*** Begin section ***

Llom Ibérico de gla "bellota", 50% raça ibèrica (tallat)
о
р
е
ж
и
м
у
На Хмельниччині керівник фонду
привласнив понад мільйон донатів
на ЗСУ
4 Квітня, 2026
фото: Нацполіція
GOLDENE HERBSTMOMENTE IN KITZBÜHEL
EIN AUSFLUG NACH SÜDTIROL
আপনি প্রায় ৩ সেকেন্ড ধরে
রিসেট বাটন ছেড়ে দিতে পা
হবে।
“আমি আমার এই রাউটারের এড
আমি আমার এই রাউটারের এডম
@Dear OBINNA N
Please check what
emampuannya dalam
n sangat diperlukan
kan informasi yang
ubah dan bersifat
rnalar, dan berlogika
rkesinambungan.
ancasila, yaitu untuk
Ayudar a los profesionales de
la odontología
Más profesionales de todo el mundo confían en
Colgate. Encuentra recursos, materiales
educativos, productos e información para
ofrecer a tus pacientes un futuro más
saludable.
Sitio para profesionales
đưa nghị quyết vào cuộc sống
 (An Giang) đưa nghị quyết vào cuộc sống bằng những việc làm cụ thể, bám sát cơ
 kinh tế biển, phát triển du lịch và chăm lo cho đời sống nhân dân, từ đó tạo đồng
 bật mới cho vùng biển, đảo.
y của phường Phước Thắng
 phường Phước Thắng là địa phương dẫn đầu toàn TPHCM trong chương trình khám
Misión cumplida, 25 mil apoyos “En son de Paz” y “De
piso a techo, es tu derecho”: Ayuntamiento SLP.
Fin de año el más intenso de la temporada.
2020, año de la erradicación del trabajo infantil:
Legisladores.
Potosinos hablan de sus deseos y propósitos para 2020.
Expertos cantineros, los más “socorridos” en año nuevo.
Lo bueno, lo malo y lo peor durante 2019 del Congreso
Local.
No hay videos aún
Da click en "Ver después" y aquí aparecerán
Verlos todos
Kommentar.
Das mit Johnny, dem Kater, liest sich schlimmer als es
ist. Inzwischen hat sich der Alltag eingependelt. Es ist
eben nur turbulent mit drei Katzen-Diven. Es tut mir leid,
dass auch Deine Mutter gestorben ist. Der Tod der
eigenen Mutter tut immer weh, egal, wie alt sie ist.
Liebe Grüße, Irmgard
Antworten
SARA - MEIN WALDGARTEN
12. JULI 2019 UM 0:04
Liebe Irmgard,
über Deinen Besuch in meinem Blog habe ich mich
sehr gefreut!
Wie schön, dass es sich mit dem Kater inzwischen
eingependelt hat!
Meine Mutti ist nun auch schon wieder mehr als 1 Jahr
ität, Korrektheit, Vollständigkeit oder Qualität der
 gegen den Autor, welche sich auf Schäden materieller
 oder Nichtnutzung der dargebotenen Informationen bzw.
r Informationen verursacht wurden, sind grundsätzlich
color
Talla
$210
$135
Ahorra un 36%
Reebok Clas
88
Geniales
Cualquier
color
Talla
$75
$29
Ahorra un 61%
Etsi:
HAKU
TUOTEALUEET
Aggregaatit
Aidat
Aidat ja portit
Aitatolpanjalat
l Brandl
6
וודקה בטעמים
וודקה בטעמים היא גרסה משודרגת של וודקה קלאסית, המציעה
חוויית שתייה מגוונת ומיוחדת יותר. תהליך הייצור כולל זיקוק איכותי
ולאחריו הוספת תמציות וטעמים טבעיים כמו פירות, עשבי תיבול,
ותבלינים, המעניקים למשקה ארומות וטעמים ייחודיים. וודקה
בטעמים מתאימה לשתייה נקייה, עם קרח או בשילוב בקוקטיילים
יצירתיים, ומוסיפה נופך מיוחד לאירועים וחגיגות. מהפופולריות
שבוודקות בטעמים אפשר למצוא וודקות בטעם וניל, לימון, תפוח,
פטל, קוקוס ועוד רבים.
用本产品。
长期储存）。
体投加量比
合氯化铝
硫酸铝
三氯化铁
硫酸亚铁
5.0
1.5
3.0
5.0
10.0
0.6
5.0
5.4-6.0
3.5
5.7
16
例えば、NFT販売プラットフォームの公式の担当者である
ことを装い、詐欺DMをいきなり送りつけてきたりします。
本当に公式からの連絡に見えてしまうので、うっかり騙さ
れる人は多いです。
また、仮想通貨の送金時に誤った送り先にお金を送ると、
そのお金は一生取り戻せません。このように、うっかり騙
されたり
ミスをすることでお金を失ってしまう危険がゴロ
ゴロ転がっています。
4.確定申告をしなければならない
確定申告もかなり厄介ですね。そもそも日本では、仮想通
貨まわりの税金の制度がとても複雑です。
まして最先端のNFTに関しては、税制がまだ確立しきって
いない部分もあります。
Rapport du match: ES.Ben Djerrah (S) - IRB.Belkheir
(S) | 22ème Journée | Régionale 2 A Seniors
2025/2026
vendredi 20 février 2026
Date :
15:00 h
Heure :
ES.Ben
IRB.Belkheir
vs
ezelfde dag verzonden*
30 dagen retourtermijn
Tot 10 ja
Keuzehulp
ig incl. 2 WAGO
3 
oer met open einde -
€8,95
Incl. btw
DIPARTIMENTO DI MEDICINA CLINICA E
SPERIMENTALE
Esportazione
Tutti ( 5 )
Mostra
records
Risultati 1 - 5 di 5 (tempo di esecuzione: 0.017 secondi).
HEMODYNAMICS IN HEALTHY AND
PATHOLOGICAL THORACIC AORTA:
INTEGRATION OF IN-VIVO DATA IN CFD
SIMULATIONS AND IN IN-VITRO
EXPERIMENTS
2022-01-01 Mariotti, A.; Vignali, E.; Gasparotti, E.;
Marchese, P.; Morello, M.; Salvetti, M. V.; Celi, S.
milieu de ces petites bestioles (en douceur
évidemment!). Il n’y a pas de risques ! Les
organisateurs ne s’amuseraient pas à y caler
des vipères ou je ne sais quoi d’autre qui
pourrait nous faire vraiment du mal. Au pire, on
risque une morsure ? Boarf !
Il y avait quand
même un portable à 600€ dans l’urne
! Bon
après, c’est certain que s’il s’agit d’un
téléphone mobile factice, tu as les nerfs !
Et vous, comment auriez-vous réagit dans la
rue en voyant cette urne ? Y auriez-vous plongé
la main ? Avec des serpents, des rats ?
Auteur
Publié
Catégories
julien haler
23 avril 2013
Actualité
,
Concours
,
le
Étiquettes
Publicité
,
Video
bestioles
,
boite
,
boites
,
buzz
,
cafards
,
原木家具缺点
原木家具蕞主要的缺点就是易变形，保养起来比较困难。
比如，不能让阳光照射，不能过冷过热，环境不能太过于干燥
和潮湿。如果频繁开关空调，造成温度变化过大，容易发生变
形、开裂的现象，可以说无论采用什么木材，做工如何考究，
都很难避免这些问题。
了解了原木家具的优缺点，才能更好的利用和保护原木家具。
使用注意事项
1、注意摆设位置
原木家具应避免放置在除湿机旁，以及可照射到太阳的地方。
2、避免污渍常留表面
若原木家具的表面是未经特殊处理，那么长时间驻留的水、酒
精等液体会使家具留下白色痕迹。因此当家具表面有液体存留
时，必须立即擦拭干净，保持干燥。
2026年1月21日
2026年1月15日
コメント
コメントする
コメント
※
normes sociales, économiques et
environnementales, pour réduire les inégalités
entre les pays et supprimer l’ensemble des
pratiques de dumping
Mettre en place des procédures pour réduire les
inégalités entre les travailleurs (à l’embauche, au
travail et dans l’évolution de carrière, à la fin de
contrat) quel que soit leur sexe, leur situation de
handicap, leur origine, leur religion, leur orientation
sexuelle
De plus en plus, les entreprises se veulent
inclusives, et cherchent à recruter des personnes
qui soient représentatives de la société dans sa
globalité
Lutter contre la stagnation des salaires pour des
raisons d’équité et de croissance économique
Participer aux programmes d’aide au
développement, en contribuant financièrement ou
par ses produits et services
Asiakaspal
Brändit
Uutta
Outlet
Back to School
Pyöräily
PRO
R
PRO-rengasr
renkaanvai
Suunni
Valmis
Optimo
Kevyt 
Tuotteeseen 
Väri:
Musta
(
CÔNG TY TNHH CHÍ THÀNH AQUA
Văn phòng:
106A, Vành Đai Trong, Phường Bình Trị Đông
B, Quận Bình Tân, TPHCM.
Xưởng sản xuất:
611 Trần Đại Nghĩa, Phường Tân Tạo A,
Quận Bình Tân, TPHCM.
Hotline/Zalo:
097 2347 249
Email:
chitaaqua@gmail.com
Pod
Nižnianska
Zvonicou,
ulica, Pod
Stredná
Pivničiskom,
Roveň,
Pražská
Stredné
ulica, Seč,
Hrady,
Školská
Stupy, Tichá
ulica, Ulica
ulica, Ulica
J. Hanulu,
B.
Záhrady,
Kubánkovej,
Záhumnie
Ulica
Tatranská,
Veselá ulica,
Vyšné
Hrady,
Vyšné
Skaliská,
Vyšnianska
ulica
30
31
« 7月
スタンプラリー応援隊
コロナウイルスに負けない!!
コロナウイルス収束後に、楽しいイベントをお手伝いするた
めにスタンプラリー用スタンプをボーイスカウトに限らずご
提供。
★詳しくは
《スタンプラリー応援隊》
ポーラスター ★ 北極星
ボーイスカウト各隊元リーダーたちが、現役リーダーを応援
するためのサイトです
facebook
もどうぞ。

*** End section ***

_ASSIGNMENT_
Recast everything from the start of the data down to and including the line that contains "y của phường Phước Thắng" as a Markdown table with the columns Row and Text. Number each row, and leave out blank lines.

_RESULT BELOW_
| Row | Text |
|---|---|
| 1 | Llom Ibérico de gla "bellota", 50% raça ibèrica (tallat) |
| 2 | о |
| 3 | р |
| 4 | е |
| 5 | ж |
| 6 | и |
| 7 | м |
| 8 | у |
| 9 | На Хмельниччині керівник фонду |
| 10 | привласнив понад мільйон донатів |
| 11 | на ЗСУ |
| 12 | 4 Квітня, 2026 |
| 13 | фото: Нацполіція |
| 14 | GOLDENE HERBSTMOMENTE IN KITZBÜHEL |
| 15 | EIN AUSFLUG NACH SÜDTIROL |
| 16 | আপনি প্রায় ৩ সেকেন্ড ধরে |
| 17 | রিসেট বাটন ছেড়ে দিতে পা |
| 18 | হবে। |
| 19 | “আমি আমার এই রাউটারের এড |
| 20 | আমি আমার এই রাউটারের এডম |
| 21 | @Dear OBINNA N |
| 22 | Please check what |
| 23 | emampuannya dalam |
| 24 | n sangat diperlukan |
| 25 | kan informasi yang |
| 26 | ubah dan bersifat |
| 27 | rnalar, dan berlogika |
| 28 | rkesinambungan. |
| 29 | ancasila, yaitu untuk |
| 30 | Ayudar a los profesionales de |
| 31 | la odontología |
| 32 | Más profesionales de todo el mundo confían en |
| 33 | Colgate. Encuentra recursos, materiales |
| 34 | educativos, productos e información para |
| 35 | ofrecer a tus pacientes un futuro más |
| 36 | saludable. |
| 37 | Sitio para profesionales |
| 38 | đưa nghị quyết vào cuộc sống |
| 39 |  (An Giang) đưa nghị quyết vào cuộc sống bằng những việc làm cụ thể, bám sát cơ |
| 40 |  kinh tế biển, phát triển du lịch và chăm lo cho đời sống nhân dân, từ đó tạo đồng |
| 41 |  bật mới cho vùng biển, đảo. |
| 42 | y của phường Phước Thắng |